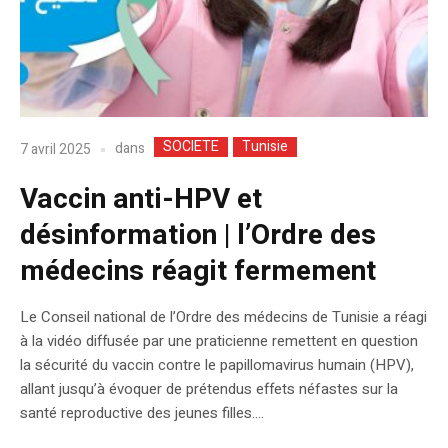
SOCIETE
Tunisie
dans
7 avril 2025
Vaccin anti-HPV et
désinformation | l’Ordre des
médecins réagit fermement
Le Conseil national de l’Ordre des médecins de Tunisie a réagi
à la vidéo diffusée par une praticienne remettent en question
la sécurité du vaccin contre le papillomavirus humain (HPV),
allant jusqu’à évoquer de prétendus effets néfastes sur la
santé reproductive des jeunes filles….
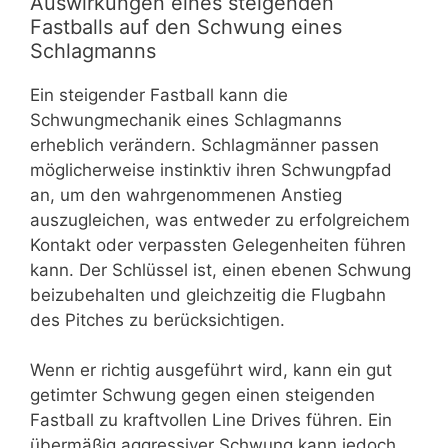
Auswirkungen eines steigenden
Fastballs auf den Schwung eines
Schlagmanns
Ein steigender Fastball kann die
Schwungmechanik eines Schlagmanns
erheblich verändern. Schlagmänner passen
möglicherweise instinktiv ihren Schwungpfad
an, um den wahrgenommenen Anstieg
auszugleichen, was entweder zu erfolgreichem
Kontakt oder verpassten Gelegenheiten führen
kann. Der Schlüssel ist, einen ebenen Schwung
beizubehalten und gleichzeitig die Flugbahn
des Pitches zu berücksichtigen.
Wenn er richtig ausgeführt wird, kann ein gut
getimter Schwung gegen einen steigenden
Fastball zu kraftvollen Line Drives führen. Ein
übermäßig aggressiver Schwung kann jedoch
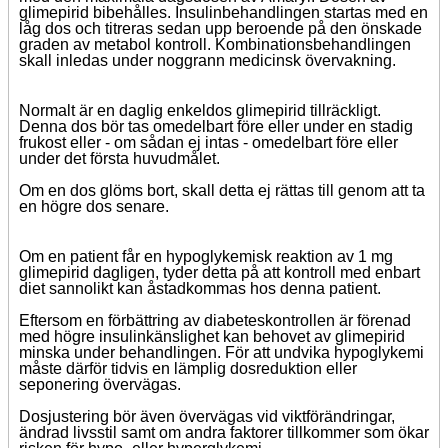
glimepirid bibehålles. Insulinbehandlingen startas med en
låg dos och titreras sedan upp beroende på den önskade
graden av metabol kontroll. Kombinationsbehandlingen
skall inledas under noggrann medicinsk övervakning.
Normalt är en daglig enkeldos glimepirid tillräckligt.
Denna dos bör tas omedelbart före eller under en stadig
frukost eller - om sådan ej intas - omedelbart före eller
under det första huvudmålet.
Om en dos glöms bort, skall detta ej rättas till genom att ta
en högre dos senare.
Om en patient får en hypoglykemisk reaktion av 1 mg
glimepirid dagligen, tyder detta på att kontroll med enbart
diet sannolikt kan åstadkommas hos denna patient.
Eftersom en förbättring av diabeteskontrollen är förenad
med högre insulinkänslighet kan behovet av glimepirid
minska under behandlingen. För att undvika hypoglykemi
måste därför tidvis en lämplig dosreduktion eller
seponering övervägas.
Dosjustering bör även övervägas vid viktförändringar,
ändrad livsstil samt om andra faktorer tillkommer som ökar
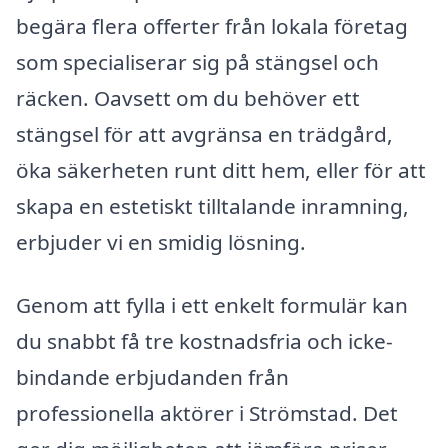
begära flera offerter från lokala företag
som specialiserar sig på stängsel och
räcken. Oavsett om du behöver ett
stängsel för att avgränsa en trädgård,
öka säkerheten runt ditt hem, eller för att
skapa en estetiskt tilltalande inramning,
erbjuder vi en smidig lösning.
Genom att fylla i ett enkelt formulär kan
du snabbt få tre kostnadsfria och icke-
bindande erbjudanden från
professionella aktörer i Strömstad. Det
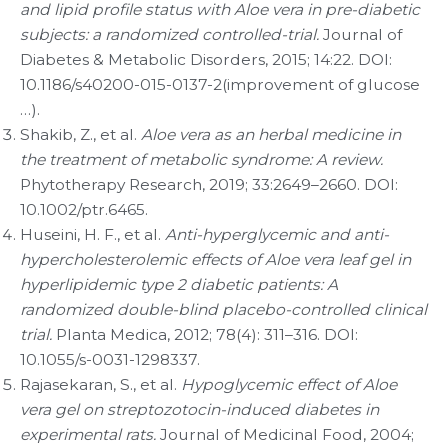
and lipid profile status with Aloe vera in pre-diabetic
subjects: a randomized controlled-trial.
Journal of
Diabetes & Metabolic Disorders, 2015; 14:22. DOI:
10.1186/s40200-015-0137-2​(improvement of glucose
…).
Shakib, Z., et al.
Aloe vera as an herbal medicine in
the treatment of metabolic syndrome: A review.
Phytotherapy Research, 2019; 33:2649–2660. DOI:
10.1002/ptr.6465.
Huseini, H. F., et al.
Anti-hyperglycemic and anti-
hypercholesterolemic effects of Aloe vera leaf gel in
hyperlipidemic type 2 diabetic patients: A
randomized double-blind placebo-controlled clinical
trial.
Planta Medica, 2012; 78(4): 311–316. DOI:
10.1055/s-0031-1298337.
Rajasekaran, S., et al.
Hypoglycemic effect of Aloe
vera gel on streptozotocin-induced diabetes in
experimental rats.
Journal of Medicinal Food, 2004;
● ● ●
** Task statement **
Begin with the first line of the entries above and write out each line exactly, ending with the line containing "santé reproductive des jeunes filles….". Leave out pictures.

** Written answer **
SOCIETE
Tunisie
dans
7 avril 2025
Vaccin anti-HPV et
désinformation | l’Ordre des
médecins réagit fermement
Le Conseil national de l’Ordre des médecins de Tunisie a réagi
à la vidéo diffusée par une praticienne remettent en question
la sécurité du vaccin contre le papillomavirus humain (HPV),
allant jusqu’à évoquer de prétendus effets néfastes sur la
santé reproductive des jeunes filles….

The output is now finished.